What needs to be done ▸ All lines after the one containing "stomach stained for" are needed, along with that line itself. Please repeat them exactly through the end of the entries.

··· Input records ···

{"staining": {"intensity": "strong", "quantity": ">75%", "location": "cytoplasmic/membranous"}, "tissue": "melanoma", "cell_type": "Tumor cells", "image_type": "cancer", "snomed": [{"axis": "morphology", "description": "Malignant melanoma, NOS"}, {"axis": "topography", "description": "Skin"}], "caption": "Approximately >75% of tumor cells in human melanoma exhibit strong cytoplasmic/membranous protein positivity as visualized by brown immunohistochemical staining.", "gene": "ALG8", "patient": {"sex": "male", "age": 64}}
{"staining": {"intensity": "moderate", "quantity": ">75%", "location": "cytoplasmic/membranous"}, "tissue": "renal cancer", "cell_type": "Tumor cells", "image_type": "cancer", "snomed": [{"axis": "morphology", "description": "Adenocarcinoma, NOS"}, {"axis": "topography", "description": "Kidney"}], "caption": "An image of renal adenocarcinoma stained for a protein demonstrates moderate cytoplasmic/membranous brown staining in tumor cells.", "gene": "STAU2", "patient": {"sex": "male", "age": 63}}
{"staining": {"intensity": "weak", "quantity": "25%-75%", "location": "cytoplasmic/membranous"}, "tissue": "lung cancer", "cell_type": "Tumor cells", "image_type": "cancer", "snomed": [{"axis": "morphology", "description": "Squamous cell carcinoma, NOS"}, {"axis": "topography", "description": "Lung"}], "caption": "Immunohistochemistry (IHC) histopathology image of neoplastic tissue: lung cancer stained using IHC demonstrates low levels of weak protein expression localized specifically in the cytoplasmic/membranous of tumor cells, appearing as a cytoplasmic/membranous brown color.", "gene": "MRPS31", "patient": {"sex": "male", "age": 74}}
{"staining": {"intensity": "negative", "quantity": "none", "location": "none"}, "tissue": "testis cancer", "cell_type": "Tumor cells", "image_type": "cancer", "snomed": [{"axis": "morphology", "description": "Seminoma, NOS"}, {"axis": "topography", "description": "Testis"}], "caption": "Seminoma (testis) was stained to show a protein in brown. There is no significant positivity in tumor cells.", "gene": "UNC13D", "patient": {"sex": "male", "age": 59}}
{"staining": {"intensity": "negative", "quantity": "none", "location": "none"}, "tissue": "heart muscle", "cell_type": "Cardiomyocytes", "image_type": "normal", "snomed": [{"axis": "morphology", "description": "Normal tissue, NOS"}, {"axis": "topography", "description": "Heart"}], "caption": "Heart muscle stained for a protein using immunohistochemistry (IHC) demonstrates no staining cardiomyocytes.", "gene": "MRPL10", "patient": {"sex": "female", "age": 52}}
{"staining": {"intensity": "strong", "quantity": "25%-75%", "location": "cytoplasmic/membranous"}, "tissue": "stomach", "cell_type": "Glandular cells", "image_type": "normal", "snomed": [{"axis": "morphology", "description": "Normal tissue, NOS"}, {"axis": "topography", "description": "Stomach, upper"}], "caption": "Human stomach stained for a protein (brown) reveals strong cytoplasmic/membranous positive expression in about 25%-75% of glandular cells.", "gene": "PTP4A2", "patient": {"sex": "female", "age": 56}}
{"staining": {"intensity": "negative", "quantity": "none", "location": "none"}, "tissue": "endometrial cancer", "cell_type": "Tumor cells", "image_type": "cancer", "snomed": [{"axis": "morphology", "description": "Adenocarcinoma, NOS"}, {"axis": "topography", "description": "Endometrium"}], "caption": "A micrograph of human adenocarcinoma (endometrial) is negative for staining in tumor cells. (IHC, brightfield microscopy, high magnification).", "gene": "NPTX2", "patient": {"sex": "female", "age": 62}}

···

Problem solution ▸
{"staining": {"intensity": "strong", "quantity": "25%-75%", "location": "cytoplasmic/membranous"}, "tissue": "stomach", "cell_type": "Glandular cells", "image_type": "normal", "snomed": [{"axis": "morphology", "description": "Normal tissue, NOS"}, {"axis": "topography", "description": "Stomach, upper"}], "caption": "Human stomach stained for a protein (brown) reveals strong cytoplasmic/membranous positive expression in about 25%-75% of glandular cells.", "gene": "PTP4A2", "patient": {"sex": "female", "age": 56}}
{"staining": {"intensity": "negative", "quantity": "none", "location": "none"}, "tissue": "endometrial cancer", "cell_type": "Tumor cells", "image_type": "cancer", "snomed": [{"axis": "morphology", "description": "Adenocarcinoma, NOS"}, {"axis": "topography", "description": "Endometrium"}], "caption": "A micrograph of human adenocarcinoma (endometrial) is negative for staining in tumor cells. (IHC, brightfield microscopy, high magnification).", "gene": "NPTX2", "patient": {"sex": "female", "age": 62}}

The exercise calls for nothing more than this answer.